それが何であるかはまだドイツまで報告が来ていないが、間違いなく何者かの手助けを受けて増長してしまっているのだ、と彼は答える。
そして。
「大統領から言伝を預かっている」
「はっ!」と、クラリッサは敬礼した。
「今後シュヴァルツェ・ハーゼは彼の者たちとの戦いで最前線に立つことになる。覚悟せよ、とのことだ」
「了解いたしました」
「うむ。
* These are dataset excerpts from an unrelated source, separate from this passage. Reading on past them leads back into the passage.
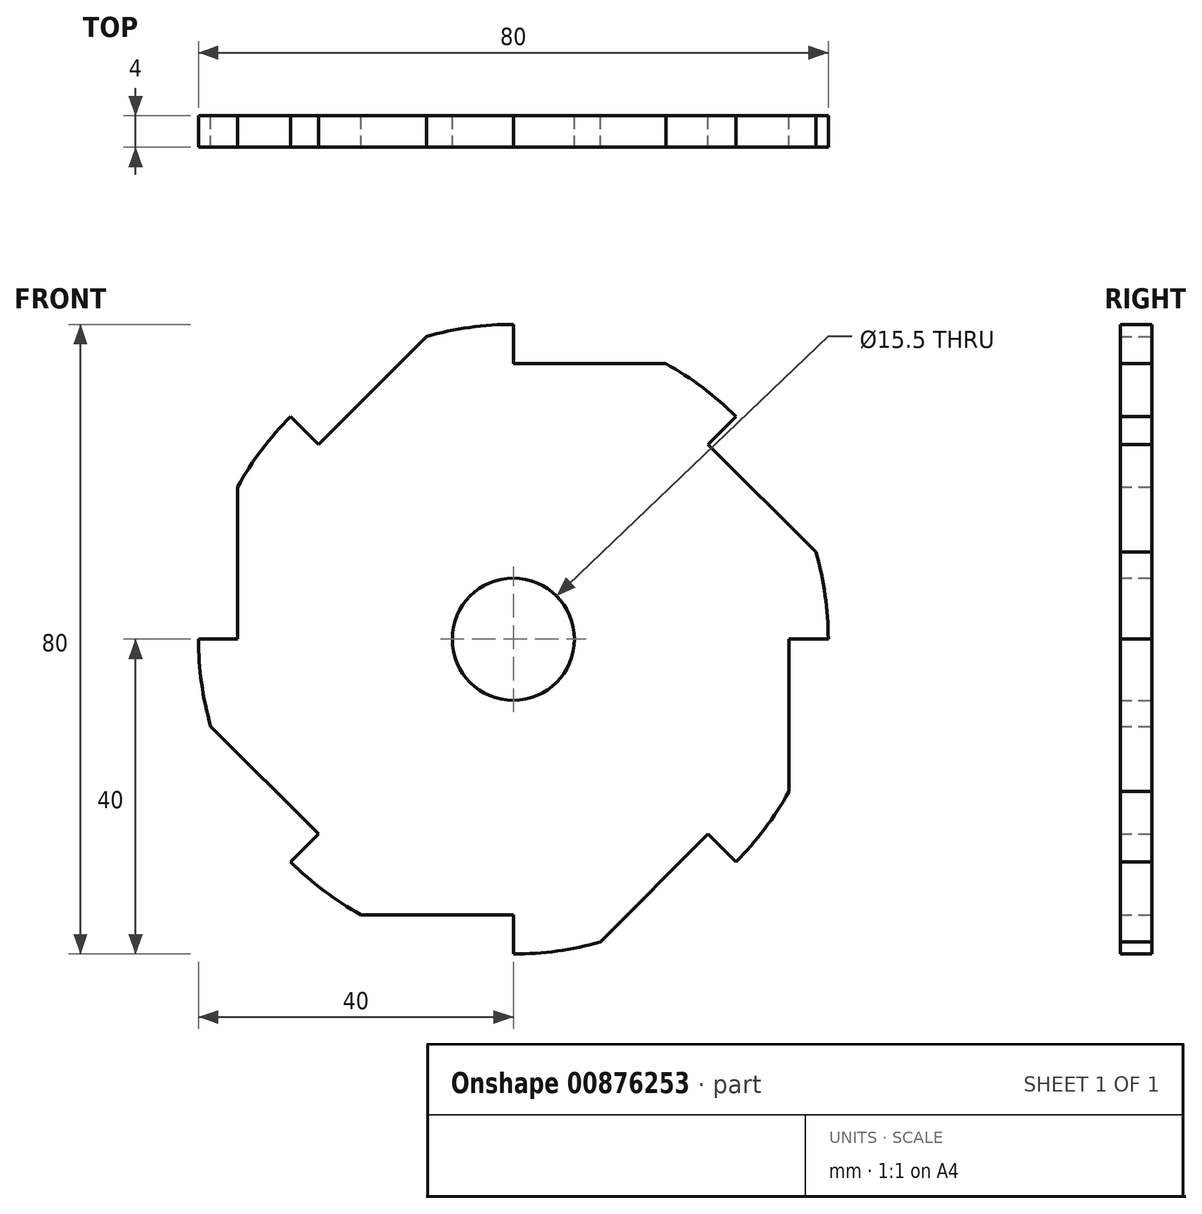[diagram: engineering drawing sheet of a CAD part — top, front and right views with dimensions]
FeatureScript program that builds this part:
annotation { "Feature Type Name" : "Feature", "Feature Type Description" : "" }
export const myFeature = defineFeature(function(context is Context, id is Id, definition is map)
    precondition{}
    {
        {
            var Q0;
            Q0=qCreatedBy(makeId("Front.planeOp"),FACE);
            var sketch = newSketch(context, id + "F0", { "sketchPlane" : qUnion([Q0])});
            skCircle(sketch, "E0", {"center": v(0, 0) * mm, "radius": 40 * mm});
            skCircle(sketch, "E1", {"center": v(0, 0) * mm, "radius": 35 * mm});
            skLineSegment(sketch, "E2", {"start": v(0, 40) * mm, "end": v(0, 35) * mm});
            skLineSegment(sketch, "E3", {"start": v(0, 35) * mm, "end": v(19.36, 35) * mm});
            skLineSegment(sketch, "E4.1.0", {"start": v(-28.28, 28.28) * mm, "end": v(-24.75, 24.75) * mm});
            skLineSegment(sketch, "E4.1.1", {"start": v(-24.75, 24.75) * mm, "end": v(-11.06, 38.44) * mm});
            skLineSegment(sketch, "E4.2.0", {"start": v(-40, 0) * mm, "end": v(-35, 0) * mm});
            skLineSegment(sketch, "E4.2.1", {"start": v(-35, 0) * mm, "end": v(-35, 19.36) * mm});
            skLineSegment(sketch, "E4.3.0", {"start": v(-28.28, -28.28) * mm, "end": v(-24.75, -24.75) * mm});
            skLineSegment(sketch, "E4.3.1", {"start": v(-24.75, -24.75) * mm, "end": v(-38.44, -11.06) * mm});
            skLineSegment(sketch, "E4.4.0", {"start": v(0, -40) * mm, "end": v(0, -35) * mm});
            skLineSegment(sketch, "E4.4.1", {"start": v(0, -35) * mm, "end": v(-19.36, -35) * mm});
            skLineSegment(sketch, "E4.5.0", {"start": v(28.28, -28.28) * mm, "end": v(24.75, -24.75) * mm});
            skLineSegment(sketch, "E4.5.1", {"start": v(24.75, -24.75) * mm, "end": v(11.06, -38.44) * mm});
            skLineSegment(sketch, "E4.6.0", {"start": v(40, 0) * mm, "end": v(35, 0) * mm});
            skLineSegment(sketch, "E4.6.1", {"start": v(35, 0) * mm, "end": v(35, -19.36) * mm});
            skLineSegment(sketch, "E4.7.0", {"start": v(28.28, 28.28) * mm, "end": v(24.75, 24.75) * mm});
            skLineSegment(sketch, "E4.7.1", {"start": v(24.75, 24.75) * mm, "end": v(38.44, 11.06) * mm});
            skCircle(sketch, "E5", {"center": v(0, 0) * mm, "radius": 7.75 * mm});
            skSolve(sketch);
        }
        {
            var Q0;
            {var subQ0=sQuery(id+"F0.wireOp",EDGE,"E1");var subQ5=makeQuery(id+"F0.imprint","INTERSECT",VERTEX,{"derivedFrom":[subQ0,sQuery(id+"F0.wireOp",EDGE,"E4.6.0"),sQuery(id+"F0.wireOp",EDGE,"E4.6.1")]});Q0=makeQuery(id+"F0.imprint","IMPRINT",FACE,{"disambiguationData":[TD([[makeQuery(id+"F0.imprint","IMPRINT",EDGE,{"disambiguationData":[TD([[subQ5,-1.0]])],"derivedFrom":subQ0}),1.0]])]});}
            var Q1;
            {var subQ0=sQuery(id+"F0.wireOp",EDGE,"E4.1.0");Q1=makeQuery(id+"F0.imprint","IMPRINT",FACE,{"disambiguationData":[TD([[makeQuery(id+"F0.imprint","IMPRINT",EDGE,{"derivedFrom":subQ0}),-1.0]])]});}
            var Q2;
            {var subQ0=sQuery(id+"F0.wireOp",EDGE,"E2");Q2=makeQuery(id+"F0.imprint","IMPRINT",FACE,{"disambiguationData":[TD([[makeQuery(id+"F0.imprint","IMPRINT",EDGE,{"derivedFrom":subQ0}),-1.0]])]});}
            var Q3;
            {var subQ0=sQuery(id+"F0.wireOp",EDGE,"E3");Q3=makeQuery(id+"F0.imprint","IMPRINT",FACE,{"disambiguationData":[TD([[makeQuery(id+"F0.imprint","IMPRINT",EDGE,{"derivedFrom":subQ0}),-1.0]])]});}
            var Q4;
            {var subQ0=sQuery(id+"F0.wireOp",EDGE,"E4.6.0");Q4=makeQuery(id+"F0.imprint","IMPRINT",FACE,{"disambiguationData":[TD([[makeQuery(id+"F0.imprint","IMPRINT",EDGE,{"derivedFrom":subQ0}),-1.0]])]});}
            var Q5;
            {var subQ0=sQuery(id+"F0.wireOp",EDGE,"E4.5.0");Q5=makeQuery(id+"F0.imprint","IMPRINT",FACE,{"disambiguationData":[TD([[makeQuery(id+"F0.imprint","IMPRINT",EDGE,{"derivedFrom":subQ0}),-1.0]])]});}
            var Q6;
            {var subQ0=sQuery(id+"F0.wireOp",EDGE,"E4.4.0");Q6=makeQuery(id+"F0.imprint","IMPRINT",FACE,{"disambiguationData":[TD([[makeQuery(id+"F0.imprint","IMPRINT",EDGE,{"derivedFrom":subQ0}),-1.0]])]});}
            var Q7;
            {var subQ0=sQuery(id+"F0.wireOp",EDGE,"E4.3.0");Q7=makeQuery(id+"F0.imprint","IMPRINT",FACE,{"disambiguationData":[TD([[makeQuery(id+"F0.imprint","IMPRINT",EDGE,{"derivedFrom":subQ0}),-1.0]])]});}
            var Q8;
            {var subQ0=sQuery(id+"F0.wireOp",EDGE,"E4.2.0");Q8=makeQuery(id+"F0.imprint","IMPRINT",FACE,{"disambiguationData":[TD([[makeQuery(id+"F0.imprint","IMPRINT",EDGE,{"derivedFrom":subQ0}),-1.0]])]});}
            extrude(context, id + "F1", {"entities" : qUnion([Q0, Q1, Q2, Q3, Q4, Q5, Q6, Q7, Q8]), "depth" : 4 * mm, "offsetDistance" : 25.4 * mm});
        }
    });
このままでは萌え画像のためのシャッターチャンスが減るから大変よろしくないと大統領もおっしゃっている」
「我が部隊は全霊をもってこの難局に立ち向かいますッ!」
『任せてもらうわよ、ジェネラル』
どうやらドイツは国自体にいささか問題があるようである。
日本国内某所にて。
[ヤッタネ、オ姉チャンタチ!]
モニターの向こうでにこやかに微笑む少女に対し、その場にいる者たちも笑う。
「ええ、貴女のおかげよ、ノワール」
[亜米利加ヤ仏蘭西、独逸トカ、他ノ国ノオ姉チャンタチモ上手クイッタミタイダヨ♪]
「そう」
とはいうが、あまり興味がなさそうな様子だ。
自分たちが成功すれば、他に興味はないらしい。
だが、今回の襲撃で得たものは大きい。
これは大きな一歩だとその場にいる者たちは喜ぶ。
「私たちは力を得た。まずは政府に圧力をかけるわ」
[イイネ、今度ハオ姉チャンタチノ言葉ヲ聞イテクレルハズダネ♪]
「もちろんよ。私たちの訴えを退けてきた連中に、力を知らしめてやらないとね」
[ソウシタラドウスルノ?]
「貴女が言っていたエンジェル・ハイロゥに行かなくちゃね。今度はこっちから攻めるわ」
[マダマダ、イーッパイイルカラネッ!]
「そうよ。ブリュンヒルデたちよりも数を集めて、もっと強くならなければね」
[仲間ガ増エルヨ、ヤッタネオ姉チャン♪]
「そうしたらIS学園を潰すわ。もうあんな場所はいらないもの」
[ガンバッテ!私、応援シテルカラ]
「ありがとう、ノワール。貴女こそ本物の天使だわ」
[エヘヘッ、嬉シイナ♪]
無邪気に喜ぶノワールと呼ばれた少女に対し、その場にいる者たちは歪んだ笑みを向ける。
その無邪気な笑顔の意味を『オ姉チャンタチ』が果たして理解してるかどうかは、誰にもわからなかった……。